§ **EXTRAIT DU DOCUMENT**:
Les faits : La mort d’un chef d’État ne clôt pas seulement une trajectoire politique, elle la déplace. Elle ouvre un espace de tensions juridiques, mémorielles et symboliques. Le décès, de l’ancien président de la Zambie Edgar Lungu, survenu le 5 juin 2025 à Johannesburg, a déclenché une querelle juridique peu banale ; l’État zambien, prompt à annoncer un deuil national et une inhumation au site réservé aux chefs d’État - s’est heurté à la volonté de la famille, qui préférait une cérémonie privée en Afrique du Sud. Un accord initial semblait sceller le rapatriement, mais le jour prévu, la famille fit volte-face. Le cercueil resta bloqué à Johannesburg, et le gouvernement saisit la Haute Cour de Pretoria.
Ce cas illustre avec acuité cette dialectique entre souveraineté funéraire et autonomie familiale, où le cadavre devient un objet de droit disputé, à la fois patrimoine national et bien familial. Ça mérite un deuxième regard en droit.
En Droit : Quel rôle joue le droit dans cette problématique ? La plupart du temps, aucun. Tant qu’il n’y a pas de contentieux entre les survivants, tant que les formes élémentaires de la police des funérailles et de l’ordre public ne sont pas transgressées, le droit reste muet. Mais, dès lors qu’un différend se fait jour entre les survivants, le droit entre en scène. Sur quels principes se fonde-t-il pour arbitrer ce genre de conflits et qu’est-ce que le cadavre pour le droit ? Cent ans plus tôt, M. Planiol (1899) publiait : « Les morts ne sont plus des personnes, ils ne sont plus rien ». A la rigueur, le cadavre serait une chose, mais une chose dont il reste à définir le régime et le Code civil dispose que le cadavre est une chose hors-commerce, qu’il est incessible et indisponible.
En somme, saisie entre l’artefact juridique (le sujet de droit) et la réalité simple (les « restes »), la dépouille humaine n’a guère de place en tant que telle dans la doctrine. Elle n’est que « le substrat matériel d’une ex-personne ». Reste que cette ex-personne garde partiellement autorité, par voie testamentaire, sur le sort qui est réservé à sa dépouille qui est protégée par des principes de dignité, de respect et de volonté testamentaire.

§ **EXTRAITS DE DONNÉES**:
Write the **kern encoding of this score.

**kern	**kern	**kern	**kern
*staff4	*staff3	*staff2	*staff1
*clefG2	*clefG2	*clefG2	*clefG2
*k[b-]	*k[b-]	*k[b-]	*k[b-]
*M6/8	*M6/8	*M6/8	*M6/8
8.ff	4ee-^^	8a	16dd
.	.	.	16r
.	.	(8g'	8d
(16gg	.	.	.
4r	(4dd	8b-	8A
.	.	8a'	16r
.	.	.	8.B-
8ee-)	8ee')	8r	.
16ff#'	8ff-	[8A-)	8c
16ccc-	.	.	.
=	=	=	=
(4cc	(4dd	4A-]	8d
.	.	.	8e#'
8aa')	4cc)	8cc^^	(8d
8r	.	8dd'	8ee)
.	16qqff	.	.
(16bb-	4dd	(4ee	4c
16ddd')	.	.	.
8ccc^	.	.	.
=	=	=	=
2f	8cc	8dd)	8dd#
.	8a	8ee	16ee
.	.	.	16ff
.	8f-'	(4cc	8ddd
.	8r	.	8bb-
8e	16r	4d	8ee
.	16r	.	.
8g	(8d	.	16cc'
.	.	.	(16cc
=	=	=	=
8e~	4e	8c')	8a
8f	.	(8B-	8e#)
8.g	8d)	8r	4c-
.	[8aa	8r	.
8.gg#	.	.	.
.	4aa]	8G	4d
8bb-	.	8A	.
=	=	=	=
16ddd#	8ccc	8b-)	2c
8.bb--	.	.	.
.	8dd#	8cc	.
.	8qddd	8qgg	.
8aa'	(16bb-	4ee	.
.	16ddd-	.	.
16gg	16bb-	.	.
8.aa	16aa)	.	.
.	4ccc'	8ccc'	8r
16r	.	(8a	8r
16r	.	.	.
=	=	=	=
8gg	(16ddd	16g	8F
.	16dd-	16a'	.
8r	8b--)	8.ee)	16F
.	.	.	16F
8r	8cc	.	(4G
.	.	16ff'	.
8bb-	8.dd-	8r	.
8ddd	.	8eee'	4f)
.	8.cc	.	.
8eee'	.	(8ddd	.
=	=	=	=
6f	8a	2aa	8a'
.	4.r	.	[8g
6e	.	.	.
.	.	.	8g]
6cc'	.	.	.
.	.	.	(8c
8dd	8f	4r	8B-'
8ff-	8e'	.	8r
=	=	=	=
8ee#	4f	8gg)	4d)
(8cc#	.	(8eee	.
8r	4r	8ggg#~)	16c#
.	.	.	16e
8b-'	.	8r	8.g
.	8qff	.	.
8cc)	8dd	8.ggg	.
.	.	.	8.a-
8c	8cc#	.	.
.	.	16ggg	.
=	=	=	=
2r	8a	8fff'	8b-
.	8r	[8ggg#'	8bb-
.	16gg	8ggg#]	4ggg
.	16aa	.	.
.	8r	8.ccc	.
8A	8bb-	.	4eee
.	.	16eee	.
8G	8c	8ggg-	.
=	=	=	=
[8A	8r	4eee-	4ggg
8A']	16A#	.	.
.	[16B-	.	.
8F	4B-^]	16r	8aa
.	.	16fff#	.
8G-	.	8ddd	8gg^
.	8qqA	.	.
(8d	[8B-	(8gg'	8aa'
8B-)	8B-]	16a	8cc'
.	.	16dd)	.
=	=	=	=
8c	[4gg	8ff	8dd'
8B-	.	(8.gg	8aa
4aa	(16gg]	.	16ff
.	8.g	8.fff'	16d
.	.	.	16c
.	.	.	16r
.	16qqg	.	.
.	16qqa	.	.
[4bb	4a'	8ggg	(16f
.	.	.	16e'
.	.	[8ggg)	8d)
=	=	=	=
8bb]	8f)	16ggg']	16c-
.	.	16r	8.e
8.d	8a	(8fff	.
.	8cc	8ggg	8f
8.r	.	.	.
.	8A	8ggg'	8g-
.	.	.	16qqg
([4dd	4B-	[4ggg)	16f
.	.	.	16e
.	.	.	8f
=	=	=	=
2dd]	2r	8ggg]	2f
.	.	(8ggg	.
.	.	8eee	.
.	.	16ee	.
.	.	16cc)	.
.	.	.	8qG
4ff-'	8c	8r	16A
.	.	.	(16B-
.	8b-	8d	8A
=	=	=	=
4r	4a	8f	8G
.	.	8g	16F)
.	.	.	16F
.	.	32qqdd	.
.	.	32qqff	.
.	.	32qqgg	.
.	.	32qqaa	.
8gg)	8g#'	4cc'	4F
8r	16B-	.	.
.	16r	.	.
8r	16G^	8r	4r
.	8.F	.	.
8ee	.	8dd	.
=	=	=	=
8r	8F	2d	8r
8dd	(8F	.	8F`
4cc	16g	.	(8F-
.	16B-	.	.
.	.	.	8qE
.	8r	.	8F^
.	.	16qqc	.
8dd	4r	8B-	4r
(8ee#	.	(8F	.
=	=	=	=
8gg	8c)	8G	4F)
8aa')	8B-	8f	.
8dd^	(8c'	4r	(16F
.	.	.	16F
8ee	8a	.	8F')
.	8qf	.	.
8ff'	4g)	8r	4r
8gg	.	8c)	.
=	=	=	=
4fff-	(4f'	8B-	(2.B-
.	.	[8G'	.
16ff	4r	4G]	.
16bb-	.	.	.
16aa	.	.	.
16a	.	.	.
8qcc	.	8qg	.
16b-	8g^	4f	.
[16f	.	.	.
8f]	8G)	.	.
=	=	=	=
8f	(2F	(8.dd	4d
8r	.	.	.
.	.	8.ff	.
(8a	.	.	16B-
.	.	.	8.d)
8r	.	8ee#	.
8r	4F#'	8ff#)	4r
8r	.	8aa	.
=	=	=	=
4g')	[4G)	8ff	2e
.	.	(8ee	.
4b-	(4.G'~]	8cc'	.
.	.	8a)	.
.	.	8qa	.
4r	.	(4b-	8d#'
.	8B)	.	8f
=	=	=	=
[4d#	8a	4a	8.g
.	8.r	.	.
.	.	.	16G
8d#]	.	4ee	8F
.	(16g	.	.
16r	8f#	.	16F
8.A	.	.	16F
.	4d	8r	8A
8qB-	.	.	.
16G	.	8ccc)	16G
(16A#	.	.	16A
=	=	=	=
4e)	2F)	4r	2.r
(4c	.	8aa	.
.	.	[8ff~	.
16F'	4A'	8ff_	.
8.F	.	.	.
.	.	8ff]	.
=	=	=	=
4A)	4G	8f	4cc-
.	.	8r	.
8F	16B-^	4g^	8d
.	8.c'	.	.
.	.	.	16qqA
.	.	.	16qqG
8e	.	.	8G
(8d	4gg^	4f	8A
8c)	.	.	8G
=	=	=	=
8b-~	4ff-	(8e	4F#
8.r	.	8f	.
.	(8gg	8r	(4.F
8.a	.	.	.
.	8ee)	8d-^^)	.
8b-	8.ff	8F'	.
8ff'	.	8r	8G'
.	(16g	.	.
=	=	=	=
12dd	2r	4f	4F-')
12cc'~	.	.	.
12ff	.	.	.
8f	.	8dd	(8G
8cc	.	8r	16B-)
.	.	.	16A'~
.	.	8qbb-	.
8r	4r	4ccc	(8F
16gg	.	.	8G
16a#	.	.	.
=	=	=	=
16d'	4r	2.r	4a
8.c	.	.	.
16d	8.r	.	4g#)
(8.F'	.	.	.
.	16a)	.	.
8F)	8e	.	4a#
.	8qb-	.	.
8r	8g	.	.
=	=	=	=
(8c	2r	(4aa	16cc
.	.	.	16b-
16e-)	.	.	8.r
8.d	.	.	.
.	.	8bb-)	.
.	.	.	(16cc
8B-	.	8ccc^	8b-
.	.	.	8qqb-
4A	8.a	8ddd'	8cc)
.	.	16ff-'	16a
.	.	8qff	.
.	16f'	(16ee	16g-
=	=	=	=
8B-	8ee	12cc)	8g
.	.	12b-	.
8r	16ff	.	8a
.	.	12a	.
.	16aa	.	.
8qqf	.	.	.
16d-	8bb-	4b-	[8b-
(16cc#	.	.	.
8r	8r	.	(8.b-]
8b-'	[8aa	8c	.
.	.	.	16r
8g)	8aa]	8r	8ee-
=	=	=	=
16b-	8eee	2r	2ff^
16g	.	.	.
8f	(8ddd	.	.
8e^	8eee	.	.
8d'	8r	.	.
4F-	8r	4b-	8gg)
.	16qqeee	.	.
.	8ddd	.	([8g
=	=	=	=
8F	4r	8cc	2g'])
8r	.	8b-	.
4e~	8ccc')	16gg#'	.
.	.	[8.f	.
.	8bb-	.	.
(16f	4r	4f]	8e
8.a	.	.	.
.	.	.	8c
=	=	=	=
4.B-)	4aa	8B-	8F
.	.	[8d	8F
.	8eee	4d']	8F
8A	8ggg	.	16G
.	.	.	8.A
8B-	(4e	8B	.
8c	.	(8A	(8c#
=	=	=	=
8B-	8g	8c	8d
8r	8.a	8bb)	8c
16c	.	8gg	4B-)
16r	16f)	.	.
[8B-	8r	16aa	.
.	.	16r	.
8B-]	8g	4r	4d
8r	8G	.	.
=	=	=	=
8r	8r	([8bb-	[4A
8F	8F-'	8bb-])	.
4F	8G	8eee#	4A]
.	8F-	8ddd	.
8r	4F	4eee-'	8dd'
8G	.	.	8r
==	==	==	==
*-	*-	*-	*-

--

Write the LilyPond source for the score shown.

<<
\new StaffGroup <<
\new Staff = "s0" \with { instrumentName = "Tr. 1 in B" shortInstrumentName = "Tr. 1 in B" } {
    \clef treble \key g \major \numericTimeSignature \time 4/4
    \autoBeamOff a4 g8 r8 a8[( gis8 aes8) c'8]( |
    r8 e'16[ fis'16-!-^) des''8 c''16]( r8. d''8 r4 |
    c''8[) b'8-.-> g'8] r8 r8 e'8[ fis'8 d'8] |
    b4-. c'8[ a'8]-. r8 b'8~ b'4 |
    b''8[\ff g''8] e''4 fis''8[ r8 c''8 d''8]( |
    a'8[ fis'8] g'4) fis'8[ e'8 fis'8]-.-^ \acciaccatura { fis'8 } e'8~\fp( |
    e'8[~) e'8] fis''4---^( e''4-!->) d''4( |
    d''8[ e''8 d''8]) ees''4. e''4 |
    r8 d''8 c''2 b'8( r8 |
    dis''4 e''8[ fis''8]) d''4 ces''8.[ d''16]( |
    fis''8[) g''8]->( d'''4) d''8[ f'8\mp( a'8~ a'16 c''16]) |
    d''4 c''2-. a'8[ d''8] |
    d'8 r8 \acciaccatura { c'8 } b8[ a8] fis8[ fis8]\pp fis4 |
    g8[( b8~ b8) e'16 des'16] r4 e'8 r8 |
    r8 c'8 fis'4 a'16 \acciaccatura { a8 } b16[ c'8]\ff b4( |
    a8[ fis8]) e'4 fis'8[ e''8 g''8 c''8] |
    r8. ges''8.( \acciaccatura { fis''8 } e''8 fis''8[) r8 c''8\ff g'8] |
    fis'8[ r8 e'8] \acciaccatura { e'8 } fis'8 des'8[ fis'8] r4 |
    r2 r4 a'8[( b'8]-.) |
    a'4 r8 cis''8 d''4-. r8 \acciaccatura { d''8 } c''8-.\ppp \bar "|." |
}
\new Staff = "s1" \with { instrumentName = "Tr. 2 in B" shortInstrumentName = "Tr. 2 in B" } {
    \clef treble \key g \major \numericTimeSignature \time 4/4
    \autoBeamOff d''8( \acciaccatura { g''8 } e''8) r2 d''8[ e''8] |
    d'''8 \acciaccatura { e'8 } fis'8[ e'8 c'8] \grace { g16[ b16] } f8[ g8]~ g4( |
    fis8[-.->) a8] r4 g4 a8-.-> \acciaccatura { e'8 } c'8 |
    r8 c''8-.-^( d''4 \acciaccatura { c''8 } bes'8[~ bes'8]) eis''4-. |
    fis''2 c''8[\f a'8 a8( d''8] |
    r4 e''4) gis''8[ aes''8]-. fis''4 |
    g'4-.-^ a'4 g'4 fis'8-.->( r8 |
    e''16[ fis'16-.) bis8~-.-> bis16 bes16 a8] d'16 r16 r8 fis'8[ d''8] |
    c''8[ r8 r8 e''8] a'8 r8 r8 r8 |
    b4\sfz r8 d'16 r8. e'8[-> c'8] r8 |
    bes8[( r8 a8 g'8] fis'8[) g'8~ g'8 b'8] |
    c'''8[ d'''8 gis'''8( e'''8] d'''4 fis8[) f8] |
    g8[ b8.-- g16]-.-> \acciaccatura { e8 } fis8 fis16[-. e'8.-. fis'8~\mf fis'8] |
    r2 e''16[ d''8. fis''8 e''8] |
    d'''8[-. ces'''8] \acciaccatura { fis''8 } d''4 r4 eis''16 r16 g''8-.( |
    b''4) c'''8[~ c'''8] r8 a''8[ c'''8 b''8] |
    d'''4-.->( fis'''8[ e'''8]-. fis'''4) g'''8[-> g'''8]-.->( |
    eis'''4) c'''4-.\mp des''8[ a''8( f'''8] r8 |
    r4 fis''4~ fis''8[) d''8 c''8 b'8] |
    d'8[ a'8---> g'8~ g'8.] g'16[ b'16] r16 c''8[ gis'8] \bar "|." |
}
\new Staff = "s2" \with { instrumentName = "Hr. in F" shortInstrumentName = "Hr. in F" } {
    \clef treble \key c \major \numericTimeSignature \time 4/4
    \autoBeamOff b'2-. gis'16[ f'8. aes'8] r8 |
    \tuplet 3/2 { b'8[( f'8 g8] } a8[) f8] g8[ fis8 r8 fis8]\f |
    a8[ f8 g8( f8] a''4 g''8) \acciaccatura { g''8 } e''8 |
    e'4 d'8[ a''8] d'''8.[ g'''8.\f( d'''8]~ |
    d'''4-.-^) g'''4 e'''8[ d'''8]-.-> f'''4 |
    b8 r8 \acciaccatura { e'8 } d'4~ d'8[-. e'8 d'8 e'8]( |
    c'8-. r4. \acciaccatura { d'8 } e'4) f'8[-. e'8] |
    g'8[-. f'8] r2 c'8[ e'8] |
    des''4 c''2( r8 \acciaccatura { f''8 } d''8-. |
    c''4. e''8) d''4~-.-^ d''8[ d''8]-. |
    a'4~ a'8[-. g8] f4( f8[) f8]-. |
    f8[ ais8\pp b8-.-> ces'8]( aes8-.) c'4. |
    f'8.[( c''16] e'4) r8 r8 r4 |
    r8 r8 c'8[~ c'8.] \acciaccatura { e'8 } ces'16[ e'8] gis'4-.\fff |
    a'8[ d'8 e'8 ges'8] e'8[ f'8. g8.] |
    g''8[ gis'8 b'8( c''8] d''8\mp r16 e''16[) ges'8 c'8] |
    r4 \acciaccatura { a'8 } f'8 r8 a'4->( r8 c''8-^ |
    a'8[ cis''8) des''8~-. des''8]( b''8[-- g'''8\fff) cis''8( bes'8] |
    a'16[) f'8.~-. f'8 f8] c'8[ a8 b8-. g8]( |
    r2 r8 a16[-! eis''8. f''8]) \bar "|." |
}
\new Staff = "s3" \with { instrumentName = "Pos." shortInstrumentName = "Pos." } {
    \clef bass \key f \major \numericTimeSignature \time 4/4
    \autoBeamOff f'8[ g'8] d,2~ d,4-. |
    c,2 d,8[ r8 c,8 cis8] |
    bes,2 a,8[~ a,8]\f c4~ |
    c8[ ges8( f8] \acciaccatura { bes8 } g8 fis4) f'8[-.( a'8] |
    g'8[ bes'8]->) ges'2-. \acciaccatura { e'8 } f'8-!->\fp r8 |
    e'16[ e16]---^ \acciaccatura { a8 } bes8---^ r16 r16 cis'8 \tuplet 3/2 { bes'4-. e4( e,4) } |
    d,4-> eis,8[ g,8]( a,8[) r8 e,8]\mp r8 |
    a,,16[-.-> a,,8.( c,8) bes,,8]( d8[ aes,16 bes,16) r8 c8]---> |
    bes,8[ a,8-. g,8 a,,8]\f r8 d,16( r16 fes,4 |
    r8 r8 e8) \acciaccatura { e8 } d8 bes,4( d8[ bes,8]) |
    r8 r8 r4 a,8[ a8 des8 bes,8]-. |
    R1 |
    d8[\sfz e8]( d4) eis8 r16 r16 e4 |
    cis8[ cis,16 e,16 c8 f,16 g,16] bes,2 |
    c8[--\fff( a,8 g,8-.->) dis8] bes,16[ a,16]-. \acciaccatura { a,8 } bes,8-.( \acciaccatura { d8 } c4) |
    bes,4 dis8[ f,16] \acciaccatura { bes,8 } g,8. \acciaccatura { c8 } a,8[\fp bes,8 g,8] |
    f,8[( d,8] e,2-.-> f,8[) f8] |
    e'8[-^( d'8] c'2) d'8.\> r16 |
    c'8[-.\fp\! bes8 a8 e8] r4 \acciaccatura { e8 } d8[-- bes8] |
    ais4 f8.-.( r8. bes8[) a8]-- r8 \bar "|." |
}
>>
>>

* * *

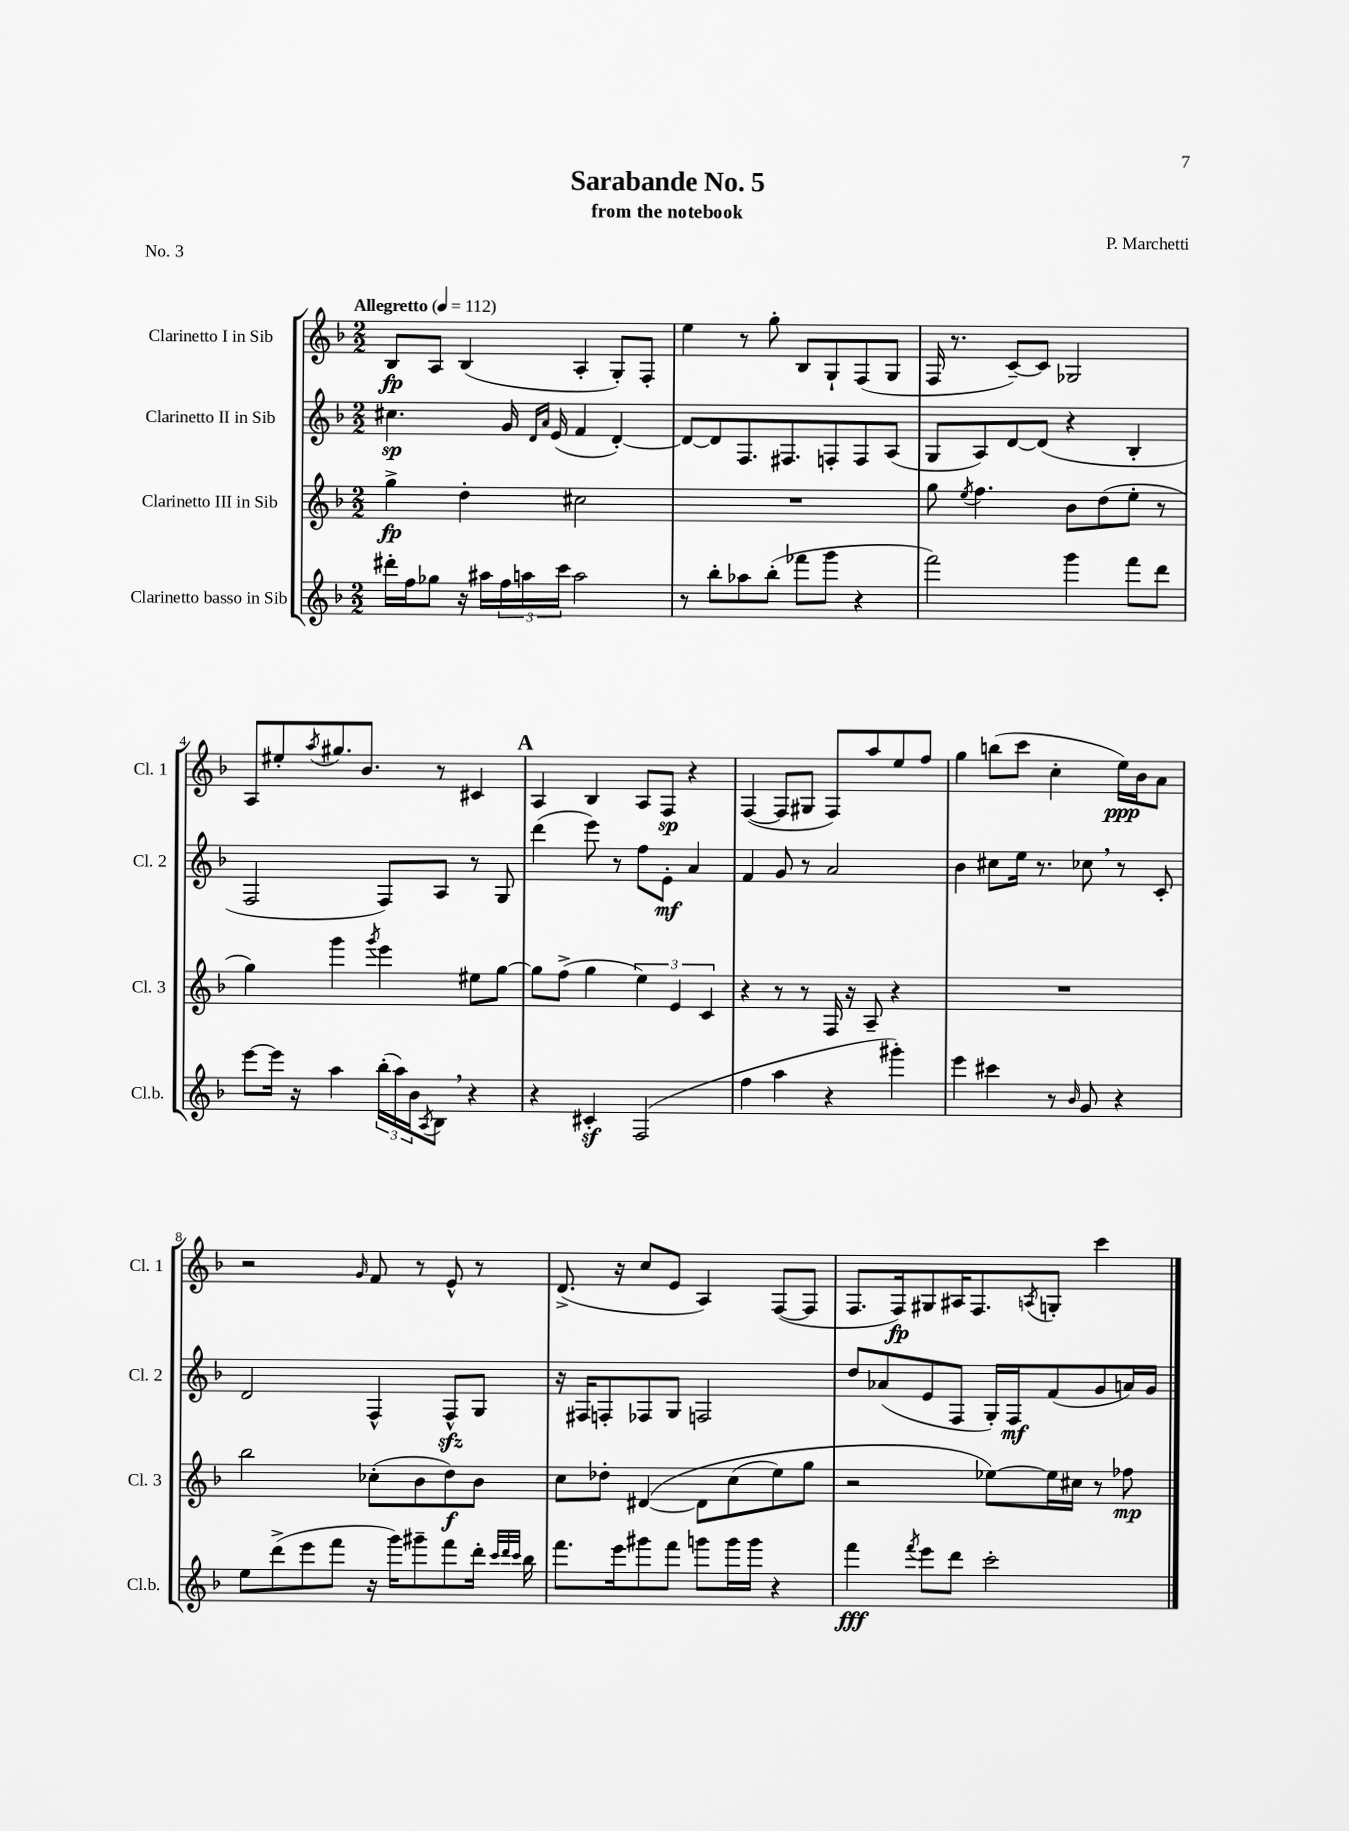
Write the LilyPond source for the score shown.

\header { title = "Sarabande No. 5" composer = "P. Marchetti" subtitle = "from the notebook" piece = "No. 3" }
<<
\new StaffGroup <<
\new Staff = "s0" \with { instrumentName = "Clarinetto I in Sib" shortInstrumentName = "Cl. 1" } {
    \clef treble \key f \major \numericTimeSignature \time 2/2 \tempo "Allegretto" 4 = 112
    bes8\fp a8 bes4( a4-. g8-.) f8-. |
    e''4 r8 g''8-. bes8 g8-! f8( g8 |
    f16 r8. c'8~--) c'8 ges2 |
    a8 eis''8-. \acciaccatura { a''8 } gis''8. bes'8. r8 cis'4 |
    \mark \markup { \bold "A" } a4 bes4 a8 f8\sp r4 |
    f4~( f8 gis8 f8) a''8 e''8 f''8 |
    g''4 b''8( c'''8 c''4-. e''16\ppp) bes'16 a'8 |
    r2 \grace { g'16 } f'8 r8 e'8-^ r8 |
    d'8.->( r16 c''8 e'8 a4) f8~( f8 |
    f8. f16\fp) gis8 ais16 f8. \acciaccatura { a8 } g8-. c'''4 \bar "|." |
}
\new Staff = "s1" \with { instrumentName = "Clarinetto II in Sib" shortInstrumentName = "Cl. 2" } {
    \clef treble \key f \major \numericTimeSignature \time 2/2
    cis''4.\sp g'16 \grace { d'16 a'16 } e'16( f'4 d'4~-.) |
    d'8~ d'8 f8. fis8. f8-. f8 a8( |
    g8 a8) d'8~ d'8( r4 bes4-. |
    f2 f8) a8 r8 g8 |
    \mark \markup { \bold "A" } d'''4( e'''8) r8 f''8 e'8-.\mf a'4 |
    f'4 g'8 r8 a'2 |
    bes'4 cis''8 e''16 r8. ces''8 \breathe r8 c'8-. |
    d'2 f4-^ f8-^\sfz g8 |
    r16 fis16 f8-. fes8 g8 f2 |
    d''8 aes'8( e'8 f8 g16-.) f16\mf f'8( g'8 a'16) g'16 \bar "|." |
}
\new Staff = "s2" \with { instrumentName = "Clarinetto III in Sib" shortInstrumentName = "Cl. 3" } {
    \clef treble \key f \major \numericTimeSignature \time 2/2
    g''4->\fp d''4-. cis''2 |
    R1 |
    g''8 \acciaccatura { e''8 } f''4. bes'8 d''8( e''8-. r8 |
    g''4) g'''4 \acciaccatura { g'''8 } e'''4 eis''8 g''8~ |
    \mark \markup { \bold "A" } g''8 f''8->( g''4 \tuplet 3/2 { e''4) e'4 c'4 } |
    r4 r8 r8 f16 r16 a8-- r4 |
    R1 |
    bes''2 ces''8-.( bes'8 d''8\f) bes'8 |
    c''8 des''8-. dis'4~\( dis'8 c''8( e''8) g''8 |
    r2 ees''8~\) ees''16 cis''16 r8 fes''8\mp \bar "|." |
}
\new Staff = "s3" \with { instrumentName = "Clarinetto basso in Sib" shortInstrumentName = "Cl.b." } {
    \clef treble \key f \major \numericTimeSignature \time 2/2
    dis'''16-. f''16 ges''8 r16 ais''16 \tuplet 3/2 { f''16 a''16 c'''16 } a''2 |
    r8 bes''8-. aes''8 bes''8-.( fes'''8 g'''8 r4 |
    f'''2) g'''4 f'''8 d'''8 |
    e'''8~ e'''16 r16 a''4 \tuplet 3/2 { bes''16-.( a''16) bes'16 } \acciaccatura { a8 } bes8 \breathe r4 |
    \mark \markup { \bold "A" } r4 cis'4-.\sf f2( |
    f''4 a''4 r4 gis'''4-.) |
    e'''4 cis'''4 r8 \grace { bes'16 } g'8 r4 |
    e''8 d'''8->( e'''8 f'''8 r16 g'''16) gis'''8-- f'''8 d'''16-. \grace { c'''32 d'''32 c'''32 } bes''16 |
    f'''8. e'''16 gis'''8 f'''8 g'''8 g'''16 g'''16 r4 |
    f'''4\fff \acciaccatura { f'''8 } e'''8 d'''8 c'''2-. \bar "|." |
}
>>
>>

§ **ÉNONCÉ**: Rédigez la suite du texte sur la querelle juridique autour des funérailles d'Edgar Lungu. Ces enregistrements n'ont aucun rôle ici.

§ **RÉPONSE**:
Mais lorsque le défunt est un ancien chef d’État, le corps acquiert une valeur symbolique qui dépasse le droit privé. Il devient un bien mémoriel, un vecteur de légitimation politique, un objet de protocole étatique. Dans le cas Lungu, les tensions entre la famille et l’État ont révélé une zone grise juridique : qui décide du lieu d’inhumation ? Qui organise les rites ? Qui parle au nom du défunt ? Le droit coutumier, souvent invoqué par les proches, entre en collision avec les impératifs de représentation nationale. Le cadavre devient alors un champ de compétence concurrente, où la souveraineté étatique prétend primer sur l’autonomie familiale. Face à l’absence de cadre juridique clair, les litiges post-mortem se déplacent vers la justice.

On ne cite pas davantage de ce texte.